### [EXERCISE PASSAGE]
After I was done writing up the reviews for 2017 I actually had a chance to (gasp!) watch movies for pleasure--that is to say I got to watch the movies I usually watch but without the need to write about them. During this time I continued my exploration of the trash of the 1930s and '40s, eventually stumbling onto the horror-mystery filmography of George Zucco. I previously had only known Zucco for his small role in Voodoo Man and those boring Mummy movies, but I found him to be a hauntingly charismatic actor and every late night after coming home from my day job, I would make a habit of throwing on one of his little hour-long thrillers while my sleeping meds kicked in. I'll be dealing with some of my favorites from the bunch slowly over the course of 2018, and I knew when I made the decision to spotlight some of Zucco's flicks, I would start with The Black Raven.
Amos Bradford is the Black Raven, who runs an inn by the same name. Under that criminal alias, Bradford helps smuggle crooks like mobster Mike Baroni across the border into Canada. Late one night he's attacked by Whitey Cole, an old member of his racket, but he subdues him with the aid of his groundskeeper Andy. Around this time, however, the border bridge washes out, resulting a flock of guests suddenly arriving at the Raven: Horace Weatherby, a suspicious banker with an equally-suspicious suitcase; Lee Winfield, daughter of Mike Baroni's political rival Tim Winfield; Lee's fiance Allen; and finally Tim Winfield himself. There's also a prowling Sheriff, played by Charles (excuse me, "Charlie") Middleton, aka Ming the Merciless. Allen and Winfield clash rather harshly, and Winfield discovers that Weatherby has embezzled $50,000 from the bank he worked for--he steals this money off Weatherby for himself. Is it really that much of a surprise when the old politician winds up murdered when he's so unlikable? Of course, Allen is the prime suspect--after all, Winfield was calling the police to report Allen for kidnapping his daughter just before he was murdered! The Raven, however, is sure the kid didn't do it, and despite his own nature as a crook, he wants to make sure young Allen doesn't get punished for a crime he didn't commit.

### [DATA EXCERPT]
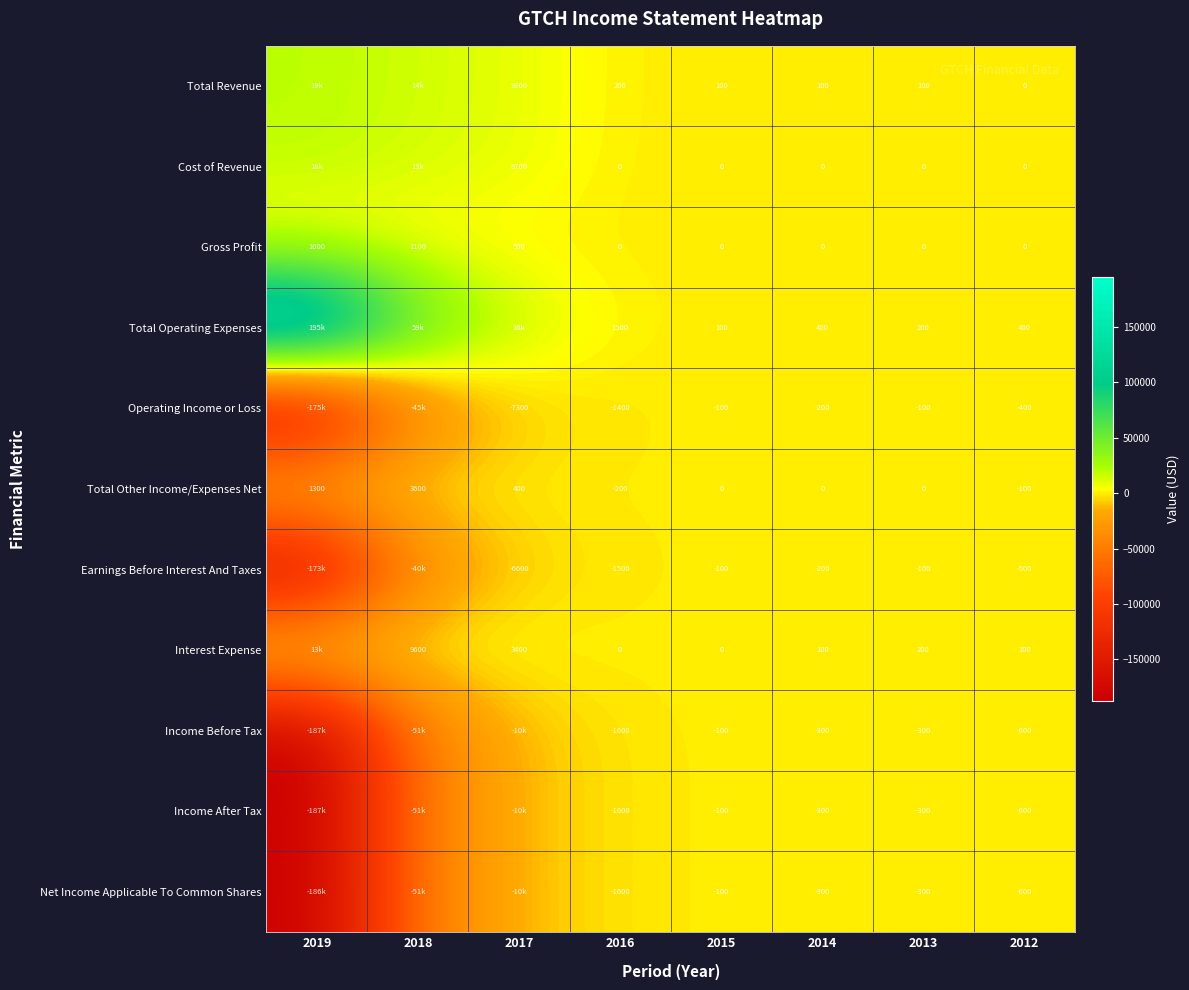

What is the difference between the highest and lowest values at 2015?

200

### [WORK REQUEST 1]
Duplicate the part of the review of The Black Raven that opens with the words containing "After I was" and closes with "The Black Raven.".
### [WORK REQUEST 2]
Answer these about the review of The Black Raven:
(a) In which film did the writer first know George Zucco from a small role?
(b) Into which country does Amos Bradford smuggle crooks?
(c) How much money did Horace Weatherby embezzle from his bank?
### [WORK REQUEST 3]
Resume the review of The Black Raven from its final sentence and write on from there.
The data has nothing to do with what comes next.

### [REPLY 1]
After I was done writing up the reviews for 2017 I actually had a chance to (gasp!) watch movies for pleasure--that is to say I got to watch the movies I usually watch but without the need to write about them. During this time I continued my exploration of the trash of the 1930s and '40s, eventually stumbling onto the horror-mystery filmography of George Zucco. I previously had only known Zucco for his small role in Voodoo Man and those boring Mummy movies, but I found him to be a hauntingly charismatic actor and every late night after coming home from my day job, I would make a habit of throwing on one of his little hour-long thrillers while my sleeping meds kicked in. I'll be dealing with some of my favorites from the bunch slowly over the course of 2018, and I knew when I made the decision to spotlight some of Zucco's flicks, I would start with The Black Raven.

### [REPLY 2]
(a) Voodoo Man
(b) Canada
(c) $50,000

### [REPLY 3]
Like any good mystery, it's the cast that matters. Zucco is infinitely charming as Bradford, nailing simultaneously the role of a hardened criminal and the heart of gold which lurks within said crook. You can believe he's a good man who was nonetheless willing to sell out Whitey Cole when it suited him. Contrariwise there's little to the engaged couple short of the typical stuff we see in young couples from '40s horror films, but they are plot devices in what is ultimately Zucco's movie. Weatherby, until we find out his dark secret, is kind of a minor hero for retail workers, putting in a speech about how cloying and awful his bank-desk job really was ("I couldn't stand that awful subway with its thick stench of sweat and garlic..."). Baroni does a good job as an anxious but cocky gangster, and Tim Winfield is pure, uncut asshole--robbing a desperate man, and threatening his daughter's fiance to the fullest extent possible. "Lee isn't quite 21," he says, "and kidnapping's a crime. I'll make sure you get the limit!" In 1943, kidnapping meant the chair...yep, that's right! This guy isn't just a crooked politician and a thief, he's willing to have his daughter's boyfriends executed when he doesn't get his way!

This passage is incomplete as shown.